Sunday, April 24, 2016

The personal effects of pseudoscience

My son Nick!


We're all aware of the numerous themes that encompass the use of pseudoscience.  As a refresher, pseudoscience is the claim, belief or practice presented as science, yet devoid of any validation through the use of scientific methodology.

There are numerous examples of pseudoscience and rather than list them, it's easier to search on-line and find a comprehensive listing.

I have a 27 year old son who has autistic traits.  He's on the spectrum, not having full blown autism, yet readily noticeable when having a conversation with him.  To make it easier for everyone else, my wife and I will tell people that he has autism, because that term is readily known and easier to intellectually digest, but to explain the spectrum traits tends to be somewhat of a challenge.

My son is considered high functioning.  Through years of early interventions and forcing school districts to provide quality IEP programs for special education, my son is on the verge of receiving his AA degree through one of the local community colleges.  It's been a long arduous road for him.

My son knows that he is "different."  His ability to learn, process and retain information is slowed.  Abstract thoughts for the most part is fleeting, as he is still (probably always will) a concrete thinker.  Despite these intellectual challenges, he is like any normal individual who harbors common hopes, dreams and desires.  His thought process and content tend to be in the present tense, as the future is too abstract of a concept to logically contemplate.

He is a computer savant.  He cannot read an English essay or short story for comprehension, but he can read a computer tech manual word for word.  Digest the conceptual aspects and discuss the concepts in a logical and meaningful manner.  He has built his own computer from scratch always chasing that mythical and allusive high clock speed.  Yet his down fall in the abstract world of computer hardware and software is the concrete idea that "more is better."  The glass is always mentally perceived as half empty.

Those who have autistic traits tend to be overly obsessive-compulsive and somewhat ritualistic.  My son is no different as his OCD traits gravitate towards collecting data...lots of data.  He is a data miner.  He mines for data that is mostly irrelevant to my wife or myself, but has significant meaning for him.

Despite the above, and like I stated, my son knows that he is different.  He looks for science to cure his autistic traits.  He has researched the future for the use of biological nanobots to repair damaged parts of his  brain.  Yes, I've told him that such things may be in the offering, but this technology may still be years in the research phases and still may offer no curative measures for him.

Last night, while at work, he calls me and tells me that he has watched the most amazing video that may offer hope and it was from a gentleman named Bruce Lipton who stated that people such as my son can alter their core genetics and DNA through a person's beliefs.  

Lipton? Warning bells went off in my mind.  I quickly pulled up Lipton and his work on my computer and my suspicions were confirmed.  My son was pulled into the lure of pseudoscience's siren call.

Here is Lipton's wiki page. Plus a simple Google search brings up much more.

"Lipton remains on the sidelines of conventional discussions of epigenetics, basically ignored by mainstream science.[13]
Surgical oncologist David Gorski has described Lipton as a crank who misunderstands evolutionary biology. He notes that some of Lipton's ideas start out based on research from epigenetics but he twists them into a "woo-sphere".[14]

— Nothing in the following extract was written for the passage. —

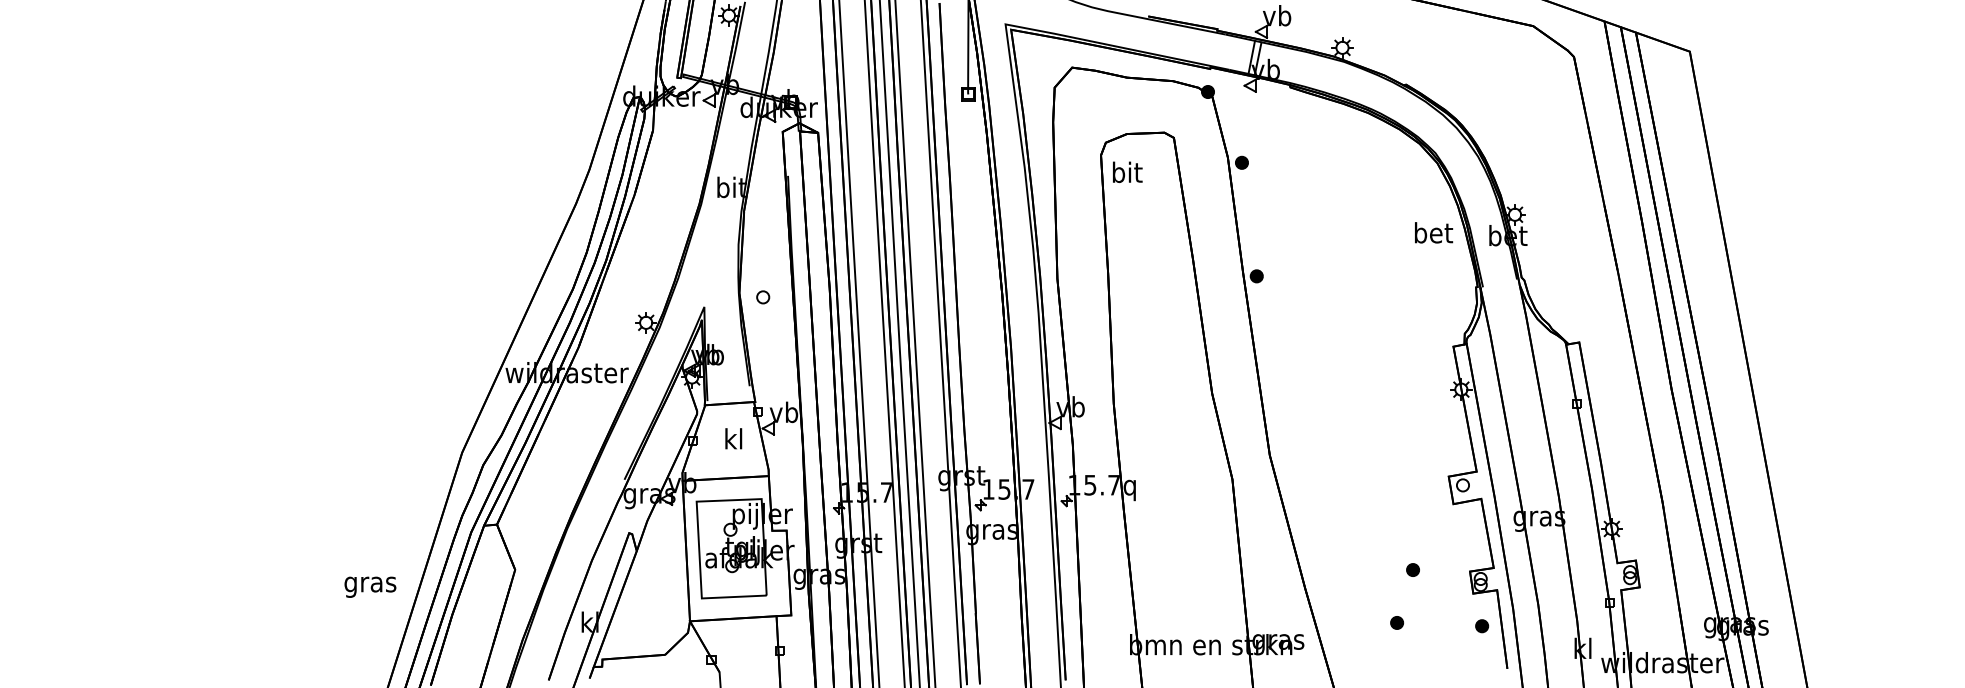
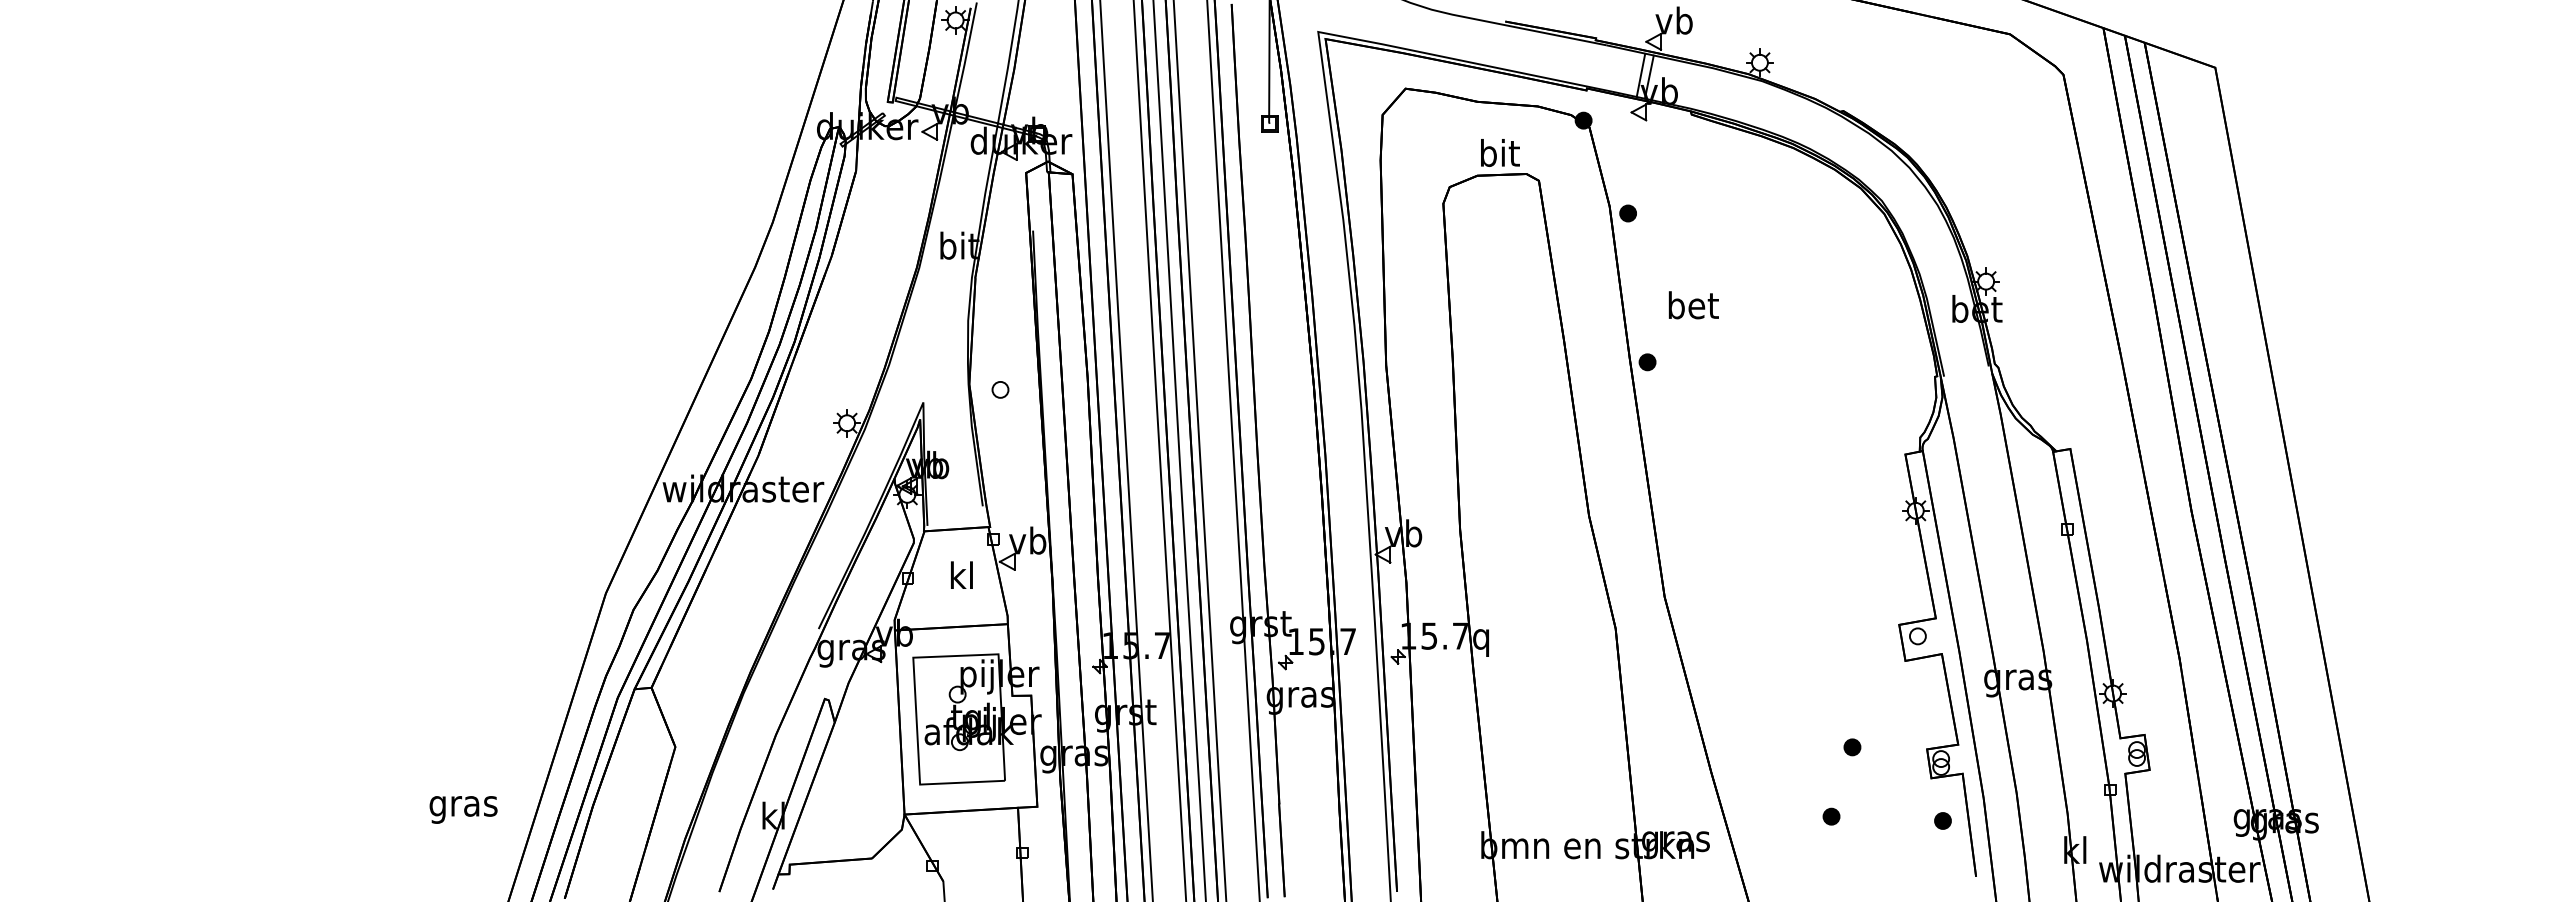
text: (1127, 171) -> (1500, 152), moved
text: (1433, 233) -> (1693, 305), moved
text: (370, 586) -> (463, 809), moved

Lipton's cure is merely another remedy from new age alternative medicine.  Or as most like to coin, "integrative medicine."  Lipton's work has been discredited by his peers as lacking any scientific proof of efficacy.  He offers fool's gold to those such as my son.

As I explained to my son, there is no cure at this time for those who are autistic or are on the spectrum.  There may be in the distant future, but as of now there is none.  I provided him the analogy of a traffic accident on a high speed interstate highway where traffic back and forth are at a stand still.  In order to mitigate the back up of traffic, detours are put in place to allow traffic to go around the accident.  These detours may not be as efficient as the interstate, but it allows traffic to flow around the accident.  

By the use of early interventions and special education programs, these "detours" are the new information pathways that have formed in my son's brain.  Some may use the term as rewiring, but nonetheless, these new pathways allow the processing of information.  It may not be efficient, but it does get the job done in a long roundabout way.

I do not discourage my son from researching for new methodologies.  I only ask that if he finds something of interest that we both look into it.  I'm a man of complete optimism and instill in my son that his future is still bright and that I will walk down this path with my arm around his shoulders.